Innovation is not burning a gigawatt of mining power to process less than 4 transactions per second. Especially when we could increase that capacity by a factor of eight with almost no additional costs.
In economics, sometimes it's helpful to try and calculate the true cost of something by factoring out the subsidies. In this case the subsidy is the block reward and the cost is paid by investors/speculators.
if users actually paid the full cost of their transaction now, it would be several dollars each. That's a horribly inefficient system and not one worth investing in, IMHO. The fact that it could potentially be much more efficient if some minor changes were made is irrelevant if there is no process for making those changes.

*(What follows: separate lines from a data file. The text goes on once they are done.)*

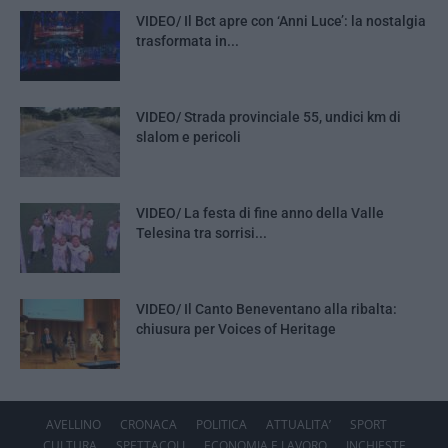
VIDEO/ Il Bct apre con ‘Anni Luce’: la nostalgia
trasformata in...
VIDEO/ Strada provinciale 55, undici km di
slalom e pericoli
VIDEO/ La festa di fine anno della Valle
Telesina tra sorrisi...
VIDEO/ Il Canto Beneventano alla ribalta:
chiusura per Voices of Heritage
AVELLINO
CRONACA
POLITICA
ATTUALITA’
SPORT
CULTURA
SPETTACOLI
ECONOMIA E LAVORO
INCHIESTE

The governance model needs to change, so until Bitcoin Classic or something like it achieves a clear majority of support by nodes and miners, we have to assume the rough consensus mechanism of a small minority having effective veto power is going to continue, which means nothing is going to get done. Blocks will fill up. Fees will increase. There's really only two outcomes without a higher or removed max block size: stagnation or network congestion failure.
The $7/tx subsidy only illustrates how ridiculous the coffees-on-the-blockchain idea is, and how critical it is that BTC become high-powered money rather than yet another retail payment rail.
Those four tps are the most precious rare things in existence. The ability to store and/or transfer value quickly, securely, and without permission is unprecedented. A gigawatt is a small price to pay for the provision of such a modern miracle.
It's adorable you think Honey Badger cares about ignorant Gavinista fuckwit ramblings and desires for a contentious hard fork and governance coup.
Please take your Negative Nancy 'zomg Bitcoin is GOING TO DIEEEEE WITHOUT 2MB RIGHT MEOW' bullshit over to BitcoinObituaries.com.